### PROBLEM DETAILS
In the passage on Georgia cotton, reproduce word for word everything from "In fact, Georgia" down to "good growing season.".

### EXCERPT TO READ
Their strategy and approach is always shifting, but the end game remains the same: results.
(acoustic upbeat country music) These fluffy fields have been a familiar site in Georgia for nearly 300 years.
In fact, Georgia was the first colony to produce cotton commercially, first planting it near Savannah in 1734, and it's a crop that remains an important part of Georgia and the nation's economy.
Cotton-related jobs employ over 53,000 Georgians and have an economic impact of over $3 billion.
This week, we explore the world of cotton, from the seeds to the seams.
- I'm Carson Cross and I'm from Midville, Georgia, and my family grows cotton, corn, peanuts, and wheat, and we're also in the ginning business.
The cotton plant on our farm is mostly just, you know, upland cotton, just your basic cotton that you make T-shirts out of.
The basic parts of the cotton plant is first, you have your plant itself.
It comes out with two leaves and then it keeps growing in what they call nodes and cotton will have anywhere from 18 to like 20 something nodes on it in a good growing season.
Our main goal is to keep a bloom on for 45 days until it becomes a mature boll, and then your mature boll opens and then you get a cotton boll and you start seeing the white stuff in the field that you see.
So when cotton harvested, the next stage is, you know, getting it to the gin or transport it to the gin.
Usually you have a farmer will stack it in stacks or stuff it in the gin or the farmer will transport the cotton to the gin and then after that process, it's moved onto the ginning process.
The gin takes it in there and they separate the seed from the lint.
The raw cotton, which is a lint cotton, it goes into the warehouse for storage, processing, and then whoever buys it, it goes onto the ports and most of it's exported overseas.
(dramatic music) - [David] Let's begin our journey through the cotton fields southeast of Macon in Twiggs County to join up with a farmer in the planting stages.

### DATA SEGMENT
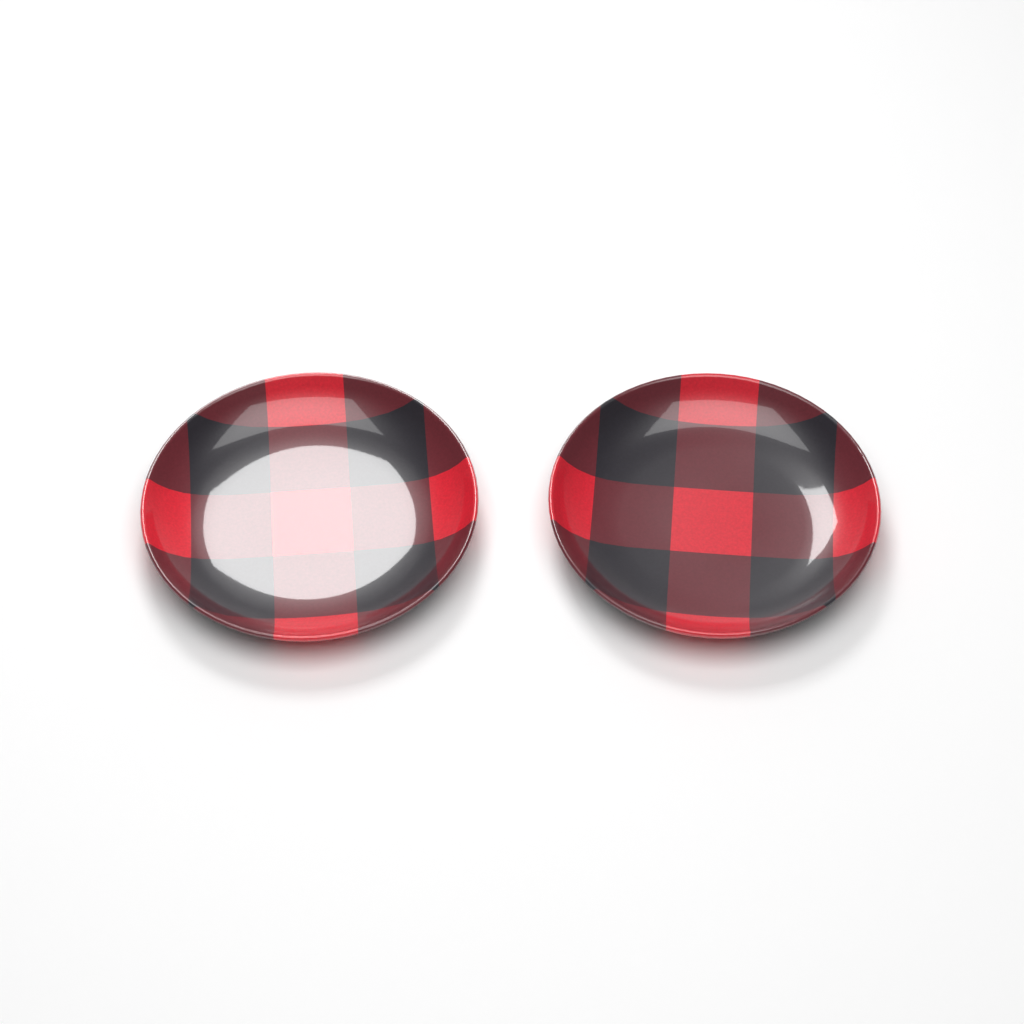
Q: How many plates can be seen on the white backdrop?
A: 2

### OUTPUT
In fact, Georgia was the first colony to produce cotton commercially, first planting it near Savannah in 1734, and it's a crop that remains an important part of Georgia and the nation's economy.
Cotton-related jobs employ over 53,000 Georgians and have an economic impact of over $3 billion.
This week, we explore the world of cotton, from the seeds to the seams.
- I'm Carson Cross and I'm from Midville, Georgia, and my family grows cotton, corn, peanuts, and wheat, and we're also in the ginning business.
The cotton plant on our farm is mostly just, you know, upland cotton, just your basic cotton that you make T-shirts out of.
The basic parts of the cotton plant is first, you have your plant itself.
It comes out with two leaves and then it keeps growing in what they call nodes and cotton will have anywhere from 18 to like 20 something nodes on it in a good growing season.